**Prompt a**: According to the article about the 49ers' signings, since what year has Phil Dawson kicked every field goal of his NFL career for the Browns?

**Passage provided**:
Nnamdi Asomugha may be able to reinvent himself as an elite corner in San Francisco. Photo by Patrick McDermott/Getty Images.
Nnamdi Asomugha may be able to reinvent himself as an elite corner in San Francisco. Photo by Patrick McDermott/Getty Images.

Nnamdi Asmougha’s back in the bay.

The former Cal Golden Bears and long-time Oakland Raiders cornerback signed an incentive laden one-year deal with the San Francisco 49ers last week, according to multiple national and local reports.

Asmougha was a lockdown corner with the Raiders but couldn’t find similar success in two years with the Philadelphia Eagles after signing a mega free-agent deal. Asmougha will fight for top playing time with Chris Culliver, Tarell Brown and Carlos Rogers.

What’s to say he won’t shoot past all three and be the No. 1 corner come midseason? The 49ers secondary has been their Achilles heel for years, and Asmougha is coming into a situation where he needs to prove he’s still a valuable asset in the NFL. There isn’t any pressure on him with no big contract to play for, but there’s a need to prove he’s worth keeping past one season on a Super Bowl-caliber team.

Asmougha is motivated for the first time in a long time and has a fresh start. It could be a blessing for San Francisco.

What do the San Francisco 49ers regain with the addition of long-time Cleveland Browns kicker Phil Dawson? It’s Jim Harbaugh's patented grind-it-out, bar-fight-worthy, keep-it-within-three-points way of winning security that San Francisco regains with a solid kicker back on its roster.

Dawson has kicked in the badlands of the Midwest (Cleveland certainly isn’t beautiful come winter) for a long time, having kicked every single field goal in his NFL career for the Browns since 1999. Candlestick Park, of course, with its swirling winds and wet/cold winter mix is its own animal, but he’ll only be there for one more season. The 49ers move down to more mild-weathered Santa Clara in 2014.

The biggest question facing Dawson is whether he can keep kicking at his career 84 percent average as he ages and is now playing for a Super Bowl contender. If last season’s 29-for-31 numbers are indication, he should be just fine.

**Data to examine**:
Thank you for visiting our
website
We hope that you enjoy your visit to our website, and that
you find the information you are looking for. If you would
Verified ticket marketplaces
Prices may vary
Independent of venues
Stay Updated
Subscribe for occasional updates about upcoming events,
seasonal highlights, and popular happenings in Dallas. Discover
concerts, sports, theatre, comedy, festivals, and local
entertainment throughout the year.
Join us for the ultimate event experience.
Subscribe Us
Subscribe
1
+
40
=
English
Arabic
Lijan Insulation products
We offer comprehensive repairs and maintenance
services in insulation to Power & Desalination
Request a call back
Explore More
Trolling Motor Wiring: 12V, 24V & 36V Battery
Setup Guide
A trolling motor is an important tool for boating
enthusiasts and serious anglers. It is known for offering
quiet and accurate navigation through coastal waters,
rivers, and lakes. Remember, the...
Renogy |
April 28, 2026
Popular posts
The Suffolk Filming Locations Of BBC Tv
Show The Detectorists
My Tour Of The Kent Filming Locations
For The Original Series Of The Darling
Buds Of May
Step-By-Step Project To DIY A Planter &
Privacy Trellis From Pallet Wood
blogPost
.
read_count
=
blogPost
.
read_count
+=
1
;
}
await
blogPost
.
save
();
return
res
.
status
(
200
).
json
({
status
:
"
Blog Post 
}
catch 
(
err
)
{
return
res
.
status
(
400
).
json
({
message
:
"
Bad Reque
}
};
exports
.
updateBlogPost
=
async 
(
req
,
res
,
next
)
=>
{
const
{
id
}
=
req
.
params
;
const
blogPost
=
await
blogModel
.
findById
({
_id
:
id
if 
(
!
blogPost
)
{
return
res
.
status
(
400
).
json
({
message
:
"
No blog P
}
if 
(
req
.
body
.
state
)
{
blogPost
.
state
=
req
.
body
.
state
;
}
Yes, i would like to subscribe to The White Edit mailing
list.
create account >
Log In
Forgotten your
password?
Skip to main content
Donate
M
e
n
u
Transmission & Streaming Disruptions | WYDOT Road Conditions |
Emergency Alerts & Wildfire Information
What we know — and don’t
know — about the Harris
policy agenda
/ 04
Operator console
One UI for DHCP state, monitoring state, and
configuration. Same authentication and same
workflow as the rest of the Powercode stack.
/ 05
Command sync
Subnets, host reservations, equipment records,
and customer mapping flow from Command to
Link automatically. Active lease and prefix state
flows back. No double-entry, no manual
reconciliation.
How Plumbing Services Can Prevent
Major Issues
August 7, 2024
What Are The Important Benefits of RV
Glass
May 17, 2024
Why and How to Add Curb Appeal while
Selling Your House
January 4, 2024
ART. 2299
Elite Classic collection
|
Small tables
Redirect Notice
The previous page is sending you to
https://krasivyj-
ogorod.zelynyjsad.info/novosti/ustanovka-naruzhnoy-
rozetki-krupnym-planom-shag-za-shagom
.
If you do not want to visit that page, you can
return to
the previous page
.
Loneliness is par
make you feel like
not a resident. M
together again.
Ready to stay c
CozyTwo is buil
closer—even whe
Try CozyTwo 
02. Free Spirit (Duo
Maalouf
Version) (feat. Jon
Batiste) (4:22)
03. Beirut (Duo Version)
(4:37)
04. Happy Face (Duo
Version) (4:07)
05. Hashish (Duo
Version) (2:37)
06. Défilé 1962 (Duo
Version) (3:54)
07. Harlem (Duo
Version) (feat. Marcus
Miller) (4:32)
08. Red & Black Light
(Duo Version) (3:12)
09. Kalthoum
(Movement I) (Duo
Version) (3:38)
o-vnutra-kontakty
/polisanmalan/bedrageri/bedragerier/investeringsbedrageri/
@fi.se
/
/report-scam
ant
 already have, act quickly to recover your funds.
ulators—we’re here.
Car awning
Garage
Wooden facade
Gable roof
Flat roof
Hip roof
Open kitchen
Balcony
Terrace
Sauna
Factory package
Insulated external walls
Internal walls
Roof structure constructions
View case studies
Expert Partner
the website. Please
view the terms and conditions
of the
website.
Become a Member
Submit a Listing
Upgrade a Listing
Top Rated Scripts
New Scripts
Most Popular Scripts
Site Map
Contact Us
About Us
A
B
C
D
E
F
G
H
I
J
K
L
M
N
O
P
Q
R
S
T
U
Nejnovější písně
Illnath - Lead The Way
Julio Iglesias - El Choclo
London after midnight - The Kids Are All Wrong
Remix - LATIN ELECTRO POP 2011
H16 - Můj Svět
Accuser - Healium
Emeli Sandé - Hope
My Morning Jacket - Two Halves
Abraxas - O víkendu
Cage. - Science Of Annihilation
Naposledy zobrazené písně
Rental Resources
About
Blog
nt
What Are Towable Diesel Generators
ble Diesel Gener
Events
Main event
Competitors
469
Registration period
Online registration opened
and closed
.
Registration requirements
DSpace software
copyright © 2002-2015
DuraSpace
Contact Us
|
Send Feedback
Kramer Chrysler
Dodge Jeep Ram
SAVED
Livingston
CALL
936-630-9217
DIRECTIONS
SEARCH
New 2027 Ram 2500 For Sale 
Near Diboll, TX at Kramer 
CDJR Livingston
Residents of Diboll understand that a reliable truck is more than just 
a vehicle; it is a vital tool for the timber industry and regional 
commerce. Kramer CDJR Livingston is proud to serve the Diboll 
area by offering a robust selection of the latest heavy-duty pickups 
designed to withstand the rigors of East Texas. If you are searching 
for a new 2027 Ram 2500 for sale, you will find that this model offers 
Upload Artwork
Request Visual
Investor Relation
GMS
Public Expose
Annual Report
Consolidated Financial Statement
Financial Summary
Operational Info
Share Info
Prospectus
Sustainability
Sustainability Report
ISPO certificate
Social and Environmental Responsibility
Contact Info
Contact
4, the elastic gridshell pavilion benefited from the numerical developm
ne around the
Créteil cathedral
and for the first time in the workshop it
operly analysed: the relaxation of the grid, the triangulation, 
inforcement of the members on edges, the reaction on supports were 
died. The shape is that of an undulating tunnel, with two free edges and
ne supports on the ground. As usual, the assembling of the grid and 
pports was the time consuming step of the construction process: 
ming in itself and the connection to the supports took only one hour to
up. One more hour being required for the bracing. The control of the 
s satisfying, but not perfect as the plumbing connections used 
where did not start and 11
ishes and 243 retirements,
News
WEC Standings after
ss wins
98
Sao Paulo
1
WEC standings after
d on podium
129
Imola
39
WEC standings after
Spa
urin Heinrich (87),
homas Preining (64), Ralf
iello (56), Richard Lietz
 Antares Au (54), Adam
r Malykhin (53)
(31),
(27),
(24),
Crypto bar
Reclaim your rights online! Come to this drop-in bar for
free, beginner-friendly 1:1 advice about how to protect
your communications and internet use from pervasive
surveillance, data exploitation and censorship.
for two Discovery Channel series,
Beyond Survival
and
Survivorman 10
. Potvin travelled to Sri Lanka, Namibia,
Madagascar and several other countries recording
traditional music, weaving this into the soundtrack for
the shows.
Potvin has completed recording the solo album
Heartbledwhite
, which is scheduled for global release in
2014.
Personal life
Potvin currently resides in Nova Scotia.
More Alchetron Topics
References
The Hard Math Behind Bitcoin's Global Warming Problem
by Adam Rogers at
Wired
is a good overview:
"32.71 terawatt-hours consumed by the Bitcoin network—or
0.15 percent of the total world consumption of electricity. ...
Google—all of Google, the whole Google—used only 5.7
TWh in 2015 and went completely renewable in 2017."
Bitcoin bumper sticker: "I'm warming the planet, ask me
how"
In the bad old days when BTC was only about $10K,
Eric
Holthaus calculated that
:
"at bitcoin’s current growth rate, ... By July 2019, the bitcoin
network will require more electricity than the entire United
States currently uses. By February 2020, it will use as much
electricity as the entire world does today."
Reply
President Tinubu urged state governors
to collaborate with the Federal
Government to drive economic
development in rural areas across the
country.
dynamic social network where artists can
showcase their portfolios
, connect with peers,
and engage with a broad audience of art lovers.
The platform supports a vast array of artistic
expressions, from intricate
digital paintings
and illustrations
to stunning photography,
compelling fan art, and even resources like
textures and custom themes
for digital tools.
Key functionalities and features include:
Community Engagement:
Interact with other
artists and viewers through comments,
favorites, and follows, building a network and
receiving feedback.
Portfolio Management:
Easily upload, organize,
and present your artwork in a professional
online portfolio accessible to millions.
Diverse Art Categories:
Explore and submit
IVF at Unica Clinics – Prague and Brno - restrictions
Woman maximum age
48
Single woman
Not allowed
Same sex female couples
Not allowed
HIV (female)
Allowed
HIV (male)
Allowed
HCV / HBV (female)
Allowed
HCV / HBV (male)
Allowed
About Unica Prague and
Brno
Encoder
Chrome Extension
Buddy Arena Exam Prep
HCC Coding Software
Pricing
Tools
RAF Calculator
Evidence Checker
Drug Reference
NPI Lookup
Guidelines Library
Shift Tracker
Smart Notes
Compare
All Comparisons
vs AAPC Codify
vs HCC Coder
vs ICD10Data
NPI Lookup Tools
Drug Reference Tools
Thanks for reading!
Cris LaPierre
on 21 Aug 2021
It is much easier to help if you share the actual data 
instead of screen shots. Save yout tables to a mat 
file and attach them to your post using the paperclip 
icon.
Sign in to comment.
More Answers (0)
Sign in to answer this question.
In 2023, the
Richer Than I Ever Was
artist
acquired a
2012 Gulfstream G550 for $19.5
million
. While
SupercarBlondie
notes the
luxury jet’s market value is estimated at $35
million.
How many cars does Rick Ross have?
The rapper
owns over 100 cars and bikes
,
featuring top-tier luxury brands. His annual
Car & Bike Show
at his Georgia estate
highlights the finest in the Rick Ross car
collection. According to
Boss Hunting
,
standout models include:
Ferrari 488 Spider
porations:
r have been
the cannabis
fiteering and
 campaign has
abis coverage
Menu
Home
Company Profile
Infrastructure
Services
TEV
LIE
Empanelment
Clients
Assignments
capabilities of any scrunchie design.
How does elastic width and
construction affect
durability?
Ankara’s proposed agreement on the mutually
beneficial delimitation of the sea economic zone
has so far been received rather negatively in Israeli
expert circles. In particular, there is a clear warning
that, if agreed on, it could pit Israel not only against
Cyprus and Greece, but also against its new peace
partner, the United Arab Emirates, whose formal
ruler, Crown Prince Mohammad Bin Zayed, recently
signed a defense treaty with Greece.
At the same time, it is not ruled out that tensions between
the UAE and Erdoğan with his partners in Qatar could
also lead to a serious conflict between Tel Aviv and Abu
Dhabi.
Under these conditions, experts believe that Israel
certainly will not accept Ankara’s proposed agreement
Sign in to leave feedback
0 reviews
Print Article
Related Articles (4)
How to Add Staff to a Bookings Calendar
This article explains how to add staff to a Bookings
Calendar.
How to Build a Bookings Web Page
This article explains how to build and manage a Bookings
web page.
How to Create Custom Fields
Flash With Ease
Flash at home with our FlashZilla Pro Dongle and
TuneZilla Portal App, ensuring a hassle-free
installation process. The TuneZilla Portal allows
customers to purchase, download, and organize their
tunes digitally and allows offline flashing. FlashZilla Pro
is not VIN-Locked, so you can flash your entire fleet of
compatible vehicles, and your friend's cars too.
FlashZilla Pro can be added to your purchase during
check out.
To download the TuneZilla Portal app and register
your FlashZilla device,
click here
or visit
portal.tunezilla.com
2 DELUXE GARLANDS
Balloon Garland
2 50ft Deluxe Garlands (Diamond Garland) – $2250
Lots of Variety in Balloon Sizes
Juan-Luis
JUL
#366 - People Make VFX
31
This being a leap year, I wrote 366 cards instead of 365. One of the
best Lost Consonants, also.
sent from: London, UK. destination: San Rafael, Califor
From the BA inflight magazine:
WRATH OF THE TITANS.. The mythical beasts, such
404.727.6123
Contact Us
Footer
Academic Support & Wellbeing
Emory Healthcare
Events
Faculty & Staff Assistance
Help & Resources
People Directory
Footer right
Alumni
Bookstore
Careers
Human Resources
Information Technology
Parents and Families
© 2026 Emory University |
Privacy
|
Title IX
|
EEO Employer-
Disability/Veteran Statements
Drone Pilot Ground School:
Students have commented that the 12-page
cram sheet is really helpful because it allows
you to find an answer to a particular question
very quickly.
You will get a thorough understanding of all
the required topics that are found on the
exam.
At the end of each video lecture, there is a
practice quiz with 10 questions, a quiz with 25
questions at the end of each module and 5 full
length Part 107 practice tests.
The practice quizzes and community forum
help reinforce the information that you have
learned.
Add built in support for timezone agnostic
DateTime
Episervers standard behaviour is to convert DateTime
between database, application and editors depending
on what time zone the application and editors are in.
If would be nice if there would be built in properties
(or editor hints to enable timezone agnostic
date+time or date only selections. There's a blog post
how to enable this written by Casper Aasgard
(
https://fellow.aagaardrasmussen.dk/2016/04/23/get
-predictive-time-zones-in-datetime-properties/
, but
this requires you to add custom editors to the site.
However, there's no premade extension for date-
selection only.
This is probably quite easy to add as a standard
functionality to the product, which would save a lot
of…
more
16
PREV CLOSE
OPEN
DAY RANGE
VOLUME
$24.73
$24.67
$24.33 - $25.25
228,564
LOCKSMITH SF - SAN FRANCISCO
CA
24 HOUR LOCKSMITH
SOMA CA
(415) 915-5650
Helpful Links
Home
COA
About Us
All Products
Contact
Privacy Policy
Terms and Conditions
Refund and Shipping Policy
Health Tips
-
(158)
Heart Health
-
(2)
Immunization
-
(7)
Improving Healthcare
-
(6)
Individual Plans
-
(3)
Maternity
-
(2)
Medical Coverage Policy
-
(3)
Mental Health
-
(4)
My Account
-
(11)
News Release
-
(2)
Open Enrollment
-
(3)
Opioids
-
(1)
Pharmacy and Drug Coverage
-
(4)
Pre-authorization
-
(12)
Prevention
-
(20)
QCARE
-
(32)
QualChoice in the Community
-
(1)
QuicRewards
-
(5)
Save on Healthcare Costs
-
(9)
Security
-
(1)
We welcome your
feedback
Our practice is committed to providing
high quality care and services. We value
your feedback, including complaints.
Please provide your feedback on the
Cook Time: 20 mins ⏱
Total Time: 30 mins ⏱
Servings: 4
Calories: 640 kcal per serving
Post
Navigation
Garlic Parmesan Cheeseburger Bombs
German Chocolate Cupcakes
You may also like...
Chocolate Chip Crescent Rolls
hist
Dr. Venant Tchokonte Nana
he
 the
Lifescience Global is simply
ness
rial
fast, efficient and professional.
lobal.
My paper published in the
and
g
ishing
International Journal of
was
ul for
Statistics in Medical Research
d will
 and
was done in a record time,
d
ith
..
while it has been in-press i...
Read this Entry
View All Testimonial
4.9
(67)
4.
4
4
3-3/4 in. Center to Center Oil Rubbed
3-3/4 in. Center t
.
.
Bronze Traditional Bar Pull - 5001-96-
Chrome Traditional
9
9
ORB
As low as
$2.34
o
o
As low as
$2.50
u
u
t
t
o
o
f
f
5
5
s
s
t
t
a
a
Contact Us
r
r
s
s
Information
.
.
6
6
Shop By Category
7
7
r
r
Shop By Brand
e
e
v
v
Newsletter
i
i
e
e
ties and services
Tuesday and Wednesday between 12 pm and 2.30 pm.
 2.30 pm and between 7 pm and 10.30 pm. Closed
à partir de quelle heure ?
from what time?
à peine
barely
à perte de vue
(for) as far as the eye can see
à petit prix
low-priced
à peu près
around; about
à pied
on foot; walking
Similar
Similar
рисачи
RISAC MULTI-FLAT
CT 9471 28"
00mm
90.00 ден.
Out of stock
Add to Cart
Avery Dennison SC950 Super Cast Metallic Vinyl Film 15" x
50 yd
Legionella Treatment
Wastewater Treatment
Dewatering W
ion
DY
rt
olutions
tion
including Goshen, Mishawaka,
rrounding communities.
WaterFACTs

**Prompt b**: Copy out the stretch of the records from their first line through the line containing "Setup Guide", reproducing each line precisely.

**Response area a**: Since 1999.

**Response area b**:
Thank you for visiting our
website
We hope that you enjoy your visit to our website, and that
you find the information you are looking for. If you would
Verified ticket marketplaces
Prices may vary
Independent of venues
Stay Updated
Subscribe for occasional updates about upcoming events,
seasonal highlights, and popular happenings in Dallas. Discover
concerts, sports, theatre, comedy, festivals, and local
entertainment throughout the year.
Join us for the ultimate event experience.
Subscribe Us
Subscribe
1
+
40
=
English
Arabic
Lijan Insulation products
We offer comprehensive repairs and maintenance
services in insulation to Power & Desalination
Request a call back
Explore More
Trolling Motor Wiring: 12V, 24V & 36V Battery
Setup Guide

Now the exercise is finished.